After a trial that lasted more than three months, it took the jury only five minutes to reach a verdict: guilty.

The courtroom erupted in cheers. Durrant was sentenced to death. Isabella Durrant, Theodore’s mother, threw her arms around her son.

“The parting of the mother and son was touching,” reported the Chronicle. “There was a long kiss, passionate and infinitely sad.” For the next two years, the case went through a series of appeals. Durrant began to have prophetic dreams.

“It seems as if I were two persons,” he told a reporter. “So distinct are my physical and spiritual natures.”

In Jan. 7, 1898, Durrant was executed, professing his innocence to the very end.

Isabella Durrant kept Theodore’s body in her house for five days and talked to it constantly.
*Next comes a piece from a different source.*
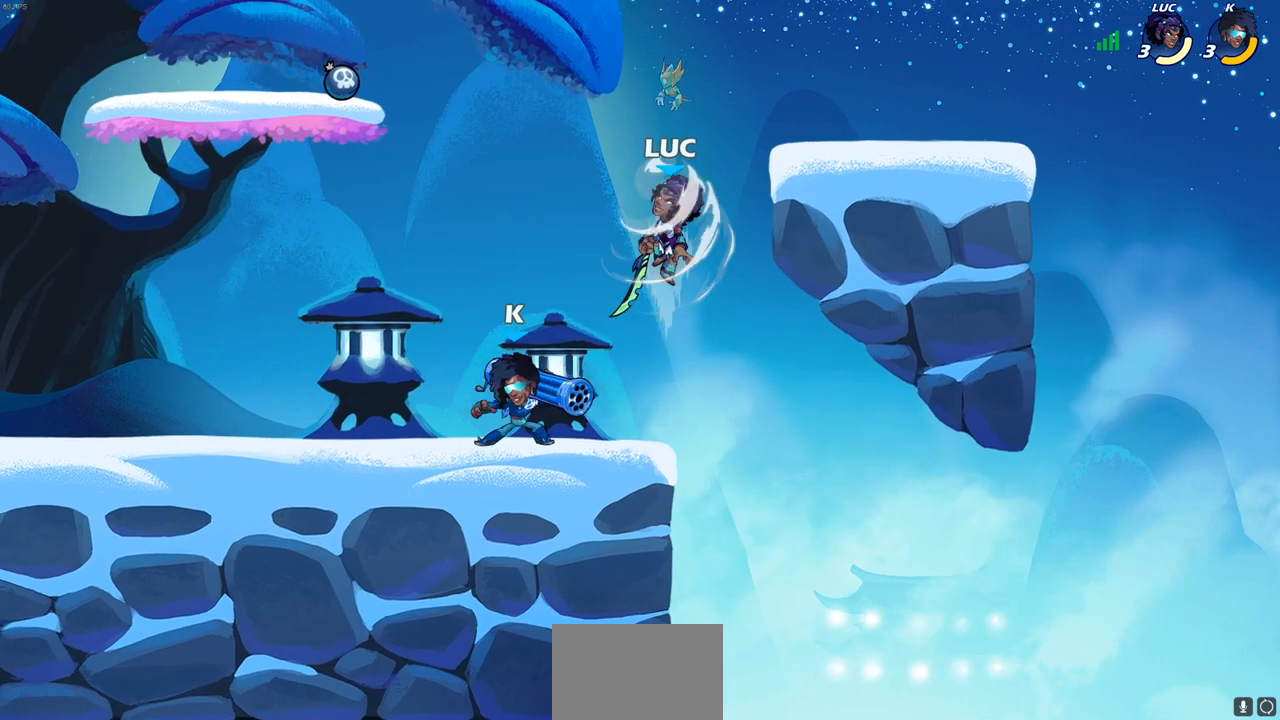
{"buttons": [], "left_stick": "down", "right_stick": "center", "events": [[150, "left_stick", "up-left"], [450, "left_stick", "down"]]}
Finally, the body was cremated and kept in an urn. Isabella kept the urn with her whenever she traveled.

Durrant’s death did not end all speculation, and some still claim Pastor Gibson to be the real murderer. Those who believe this often cite a 1932 article in the San Francisco News, which repeated a rumor that Gibson confessed to the murders shortly before he died. This rumor, however, has been repeatedly debunked as early as a 1905 Oakland Tribune article, which pointed out that Gibson was still very much alive at the time.

So, was Theodore Durrant a real life Jekyll and Hyde, split between lofty spiritual aspirations and murderous carnal desires?
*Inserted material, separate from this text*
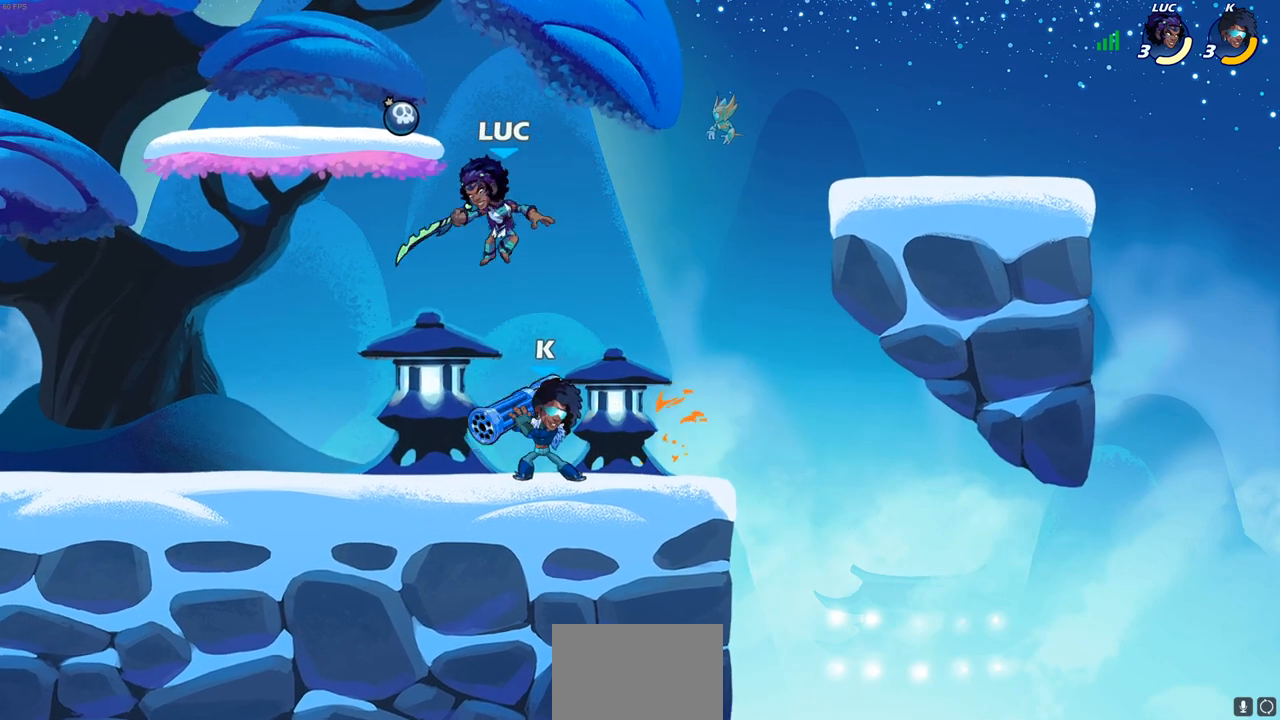
{"buttons": [], "left_stick": "right", "right_stick": "center", "events": [[17, "SQUARE", "down"], [100, "SQUARE", "up"], [117, "left_stick", "right"]]}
“As soon as Durrant was jailed, the chief of police was deluged with information from all sources proving that the man under arrest was a degenerate of the most perverted type,” recalled San Francisco police officer Billy Heyneman. “Photographs were received from women of the half world [prostitutes] revealing the prisoner in all sorts of disgusting poses.”

Durrant may not have been alone in his sexual aberrance. The late Kevin Mullen, a former deputy police chief, told me that he once spoke with an old man who had been a jailor in San Quentin in 1897. The man claimed to have witnessed Durrant and his mother having sex. Letters from Durrant, found in the collection of his sister Maud, give credence to this incestuous relationship. Violinist Leo Cherniavsky, Maud’s close friend and executor, destroyed these letters after her death.

Because of the scandal, Maud Durrant changed her last name to Allan. She became an internationally celebrated dancer, famous for her erotic “Dance of the Seven Veils,” as Salome. It is said that Theodore Durrant’s death strongly influenced Maud’s dance themes of death and loss of innocence.